◆ **Texto selecionado**:
____________
Justiça
Publicado em 24/07/2024, às 17h38 Victória Valentina
O Juízo da 2ª Vara Cível da Comarca de Rio Branco autorizou, liminarmente, a reintegração de posse de um cômodo ocupado por um idoso, ex-convidado de um casal que mora em Rio Branco, no Acre, após apresentar comportamento agressivo. O caso aconteceu no bairro João Eduardo.
Conforme os autos, o casal decidiu abrigar o idoso, que é pessoa com deficiência (paraplegia), em um quarto de visitas da casa após a mãe do mesmo falecer. No entanto, ele demonstrada desconforto nas acomodações, que considerava pequena. Desta forma, solicitou autorização para construir um novo cômodo maior.
Porém, com o passar do tempo, o homem passou a apresentar comportamento “intrusivo, rude e ofensivo e também (…) passou a observar a autora às escondidas, deixando-a insegura e constrangida”. O casal, então, pediu para que ele se retirasse da residência, mas o meso negou, informando que só deixaria o local quando fosse indenizado no valor de R$ 15 mil.
Na decisão, a juíza de Direito Ana Paula Saboya entendeu que os requisitos legais para a concessão de liminar determinando a reintegração de posse estão suficientemente demonstrados nos autos. “Tem-se como incontroverso que a posse do réu decorre de comodato firmado entre as partes, na ocasião em que os autores permitiram que o réu ocupasse parte do imóvel. A partir do momento em que os autores externaram ao réu a intenção de retomar a integralidade da posse, a permanência do réu no imóvel tornou-se ato de posse injusto e de má-fé, configurando turbação à posse dos autores”, anotou a magistrada.
Além disso, a juíza afirmou que foi registrado que a obra, orçada em R$ 35 mil, não foi realizada com recursos exclusivos do réu, que contribuiu tão somente com os R$ 15 mil que agora exige lhe sejam devolvidos para deixar o imóvel amigavelmente.
O mérito da ação ainda será julgado pelo Juízo da 2ª Vara Cível da Comarca de Rio Branco.
____________
◆ **Dados fornecidos**:
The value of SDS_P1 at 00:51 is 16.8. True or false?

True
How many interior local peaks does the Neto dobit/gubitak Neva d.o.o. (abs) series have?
____________
◆ **Exercício A**: Indique se cada afirmação abaixo está de acordo com a notícia sobre a reintegração de posse, respondendo sim ou não e citando literalmente as palavras da notícia que decidem a questão: (i) A obra do novo cômodo foi orçada em R$ 35 mil. (ii) O mérito da ação já foi julgado. (iii) O caso ocorreu no bairro João Eduardo.
◆ **Exercício B**: Transcreva literalmente o trecho da notícia sobre a reintegração de posse que vai de "Conforme os autos, o" a "de R$ 15 mil.", incluindo ambos.

◆ **Resposta A**:
(i) Sim: “a obra, orçada em R$ 35 mil, não foi realizada com recursos exclusivos do réu”.
(ii) Não: “O mérito da ação ainda será julgado pelo Juízo da 2ª Vara Cível da Comarca de Rio Branco.”
(iii) Sim: “O caso aconteceu no bairro João Eduardo.”

◆ **Resposta B**:
Conforme os autos, o casal decidiu abrigar o idoso, que é pessoa com deficiência (paraplegia), em um quarto de visitas da casa após a mãe do mesmo falecer. No entanto, ele demonstrada desconforto nas acomodações, que considerava pequena. Desta forma, solicitou autorização para construir um novo cômodo maior.
Porém, com o passar do tempo, o homem passou a apresentar comportamento “intrusivo, rude e ofensivo e também (…) passou a observar a autora às escondidas, deixando-a insegura e constrangida”. O casal, então, pediu para que ele se retirasse da residência, mas o meso negou, informando que só deixaria o local quando fosse indenizado no valor de R$ 15 mil.